That was the first frame to come to mind when the news bulletin flashed the morning of September 11. Sara Harris, a production assistant at Marketplace, telephoned me shortly before 6 a.m. PST to tell me a plane had just struck the World Trade Center.

The frame of reference, of course, would radically shift almost immediately, amid the shock we often focus at the human level. A broadcaster since my early adolescence, I wondered about the safety of the transmitter operators running the antenna atop the World Trade Center’s north tower. There’s a plaque now at the public television station in New York honoring WNET engineer Rod Coppola who died in the trade center that day.

Within minutes, the Marketplace team was deployed feeding our morning programs. The New York bureau chief at the time, Bob Moon, narrated his eyewitness account of the second tower coming down. Amid the chaos of another city under attack, our Washington bureau chief, John Dimsdale, set to work to determine how policymakers were trying to safeguard the financial system. The commentary editor began tracking down New York-based financial historian John Steele Gordon to ask him to consider an essay for the evening’s broadcast.

Beyond the interviews I conducted that day, it was also my task to draft what we call the “Show Open” for the broadcast, words that would frame our coverage of that historic day.

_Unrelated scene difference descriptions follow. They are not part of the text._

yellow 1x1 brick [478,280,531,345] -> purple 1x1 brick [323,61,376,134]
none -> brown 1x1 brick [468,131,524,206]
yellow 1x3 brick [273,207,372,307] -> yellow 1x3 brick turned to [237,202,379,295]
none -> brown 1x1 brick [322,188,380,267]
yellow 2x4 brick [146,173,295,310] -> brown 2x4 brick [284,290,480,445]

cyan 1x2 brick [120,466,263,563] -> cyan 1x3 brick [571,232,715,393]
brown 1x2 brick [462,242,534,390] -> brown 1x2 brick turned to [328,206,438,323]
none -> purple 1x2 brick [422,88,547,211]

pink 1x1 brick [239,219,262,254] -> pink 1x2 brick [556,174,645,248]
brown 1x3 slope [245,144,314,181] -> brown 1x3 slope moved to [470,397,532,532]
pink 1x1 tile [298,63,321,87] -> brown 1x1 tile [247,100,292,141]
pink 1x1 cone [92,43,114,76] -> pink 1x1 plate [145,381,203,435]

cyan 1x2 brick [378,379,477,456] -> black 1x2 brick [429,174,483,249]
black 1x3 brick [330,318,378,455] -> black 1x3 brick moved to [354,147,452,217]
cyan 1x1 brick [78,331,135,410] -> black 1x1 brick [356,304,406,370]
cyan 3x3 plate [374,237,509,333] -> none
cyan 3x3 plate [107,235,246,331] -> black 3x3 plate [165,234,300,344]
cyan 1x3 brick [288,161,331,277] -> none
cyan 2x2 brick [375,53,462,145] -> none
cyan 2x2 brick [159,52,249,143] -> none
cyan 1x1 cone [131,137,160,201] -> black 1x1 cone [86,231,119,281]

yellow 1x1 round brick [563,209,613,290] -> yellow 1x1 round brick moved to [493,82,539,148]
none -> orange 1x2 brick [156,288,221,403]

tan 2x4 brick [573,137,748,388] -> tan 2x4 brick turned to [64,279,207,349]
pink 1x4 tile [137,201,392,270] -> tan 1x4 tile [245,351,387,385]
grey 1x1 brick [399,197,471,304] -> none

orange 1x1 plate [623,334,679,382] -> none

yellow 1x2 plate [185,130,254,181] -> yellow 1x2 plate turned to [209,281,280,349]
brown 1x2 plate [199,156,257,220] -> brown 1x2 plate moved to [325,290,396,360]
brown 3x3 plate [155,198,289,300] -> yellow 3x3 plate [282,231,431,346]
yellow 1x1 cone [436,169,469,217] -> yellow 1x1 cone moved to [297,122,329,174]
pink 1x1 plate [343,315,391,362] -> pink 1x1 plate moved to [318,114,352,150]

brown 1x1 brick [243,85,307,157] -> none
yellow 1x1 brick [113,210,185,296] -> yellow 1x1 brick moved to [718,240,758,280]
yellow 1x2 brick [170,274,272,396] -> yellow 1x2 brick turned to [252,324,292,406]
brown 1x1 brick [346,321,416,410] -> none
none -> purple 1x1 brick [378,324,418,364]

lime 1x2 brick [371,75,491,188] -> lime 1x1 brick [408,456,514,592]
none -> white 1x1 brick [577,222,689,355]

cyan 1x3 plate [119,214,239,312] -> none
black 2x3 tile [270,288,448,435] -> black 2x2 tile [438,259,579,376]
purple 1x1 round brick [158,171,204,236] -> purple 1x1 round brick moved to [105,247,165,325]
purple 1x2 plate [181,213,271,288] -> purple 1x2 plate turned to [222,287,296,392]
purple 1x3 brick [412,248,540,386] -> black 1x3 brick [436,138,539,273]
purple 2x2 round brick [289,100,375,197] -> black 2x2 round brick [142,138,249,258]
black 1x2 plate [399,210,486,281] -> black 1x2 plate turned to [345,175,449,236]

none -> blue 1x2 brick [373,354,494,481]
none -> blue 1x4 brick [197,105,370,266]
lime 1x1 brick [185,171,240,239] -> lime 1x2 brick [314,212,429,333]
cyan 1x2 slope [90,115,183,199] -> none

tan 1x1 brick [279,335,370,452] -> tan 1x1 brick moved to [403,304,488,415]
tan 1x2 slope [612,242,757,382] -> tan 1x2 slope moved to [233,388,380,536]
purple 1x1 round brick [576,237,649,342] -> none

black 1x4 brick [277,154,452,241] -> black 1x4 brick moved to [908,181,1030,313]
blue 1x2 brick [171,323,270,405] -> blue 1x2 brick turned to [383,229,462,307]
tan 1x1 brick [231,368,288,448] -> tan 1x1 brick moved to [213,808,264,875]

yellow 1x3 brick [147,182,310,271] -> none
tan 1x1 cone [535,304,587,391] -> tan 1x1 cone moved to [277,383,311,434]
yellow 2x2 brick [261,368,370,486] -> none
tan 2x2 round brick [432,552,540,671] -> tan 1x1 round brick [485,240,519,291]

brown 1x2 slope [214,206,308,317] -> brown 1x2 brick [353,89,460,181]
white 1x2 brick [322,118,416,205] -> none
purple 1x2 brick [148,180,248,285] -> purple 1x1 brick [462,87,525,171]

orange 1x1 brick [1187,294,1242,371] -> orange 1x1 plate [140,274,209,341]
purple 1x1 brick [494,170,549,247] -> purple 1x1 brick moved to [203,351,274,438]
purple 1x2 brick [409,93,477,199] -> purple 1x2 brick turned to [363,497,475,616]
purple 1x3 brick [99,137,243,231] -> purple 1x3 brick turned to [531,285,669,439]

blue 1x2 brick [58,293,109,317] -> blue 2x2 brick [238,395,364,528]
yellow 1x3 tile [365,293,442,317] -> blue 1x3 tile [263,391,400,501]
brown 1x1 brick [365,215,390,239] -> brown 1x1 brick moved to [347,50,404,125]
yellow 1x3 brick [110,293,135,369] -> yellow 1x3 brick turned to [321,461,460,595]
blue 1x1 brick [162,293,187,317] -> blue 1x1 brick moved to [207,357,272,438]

I remember toying with a line I recalled “The New York Times” columnist Tom Friedman delivering to an audience in Indiana. It was about people who want to hurt us around the world becoming especially dangerous through communication and computer technology. “Super-empowered, angry men,” had been Friedman’s warning.

I also remembered a conversation I once had with political scientist Benjamin Barber about his view of “McWorld vs. Jihad,” a society driven by globalization and commerce coming into conflict with fundamentalism of all kinds.

Some people are surprised to hear I studied history as an undergrad. The implication: I would have been better served by business degree, given my professional beat. But quite often in the news business, history provides a very useful frame.

The Show Open I drafted for Marketplace that evening tried to encapsulate the story and capture a sense of the challenge ahead.

At 2 p.m. PST, 5 p.m. EST, a colleague pointed on the other side of the studio glass and I said: “Lethal acts of terrorism destroy New York’s World Trade Center, damage the Pentagon in Washington, and close much of American for business today. Gone are assumptions about personal, national, and economic security.”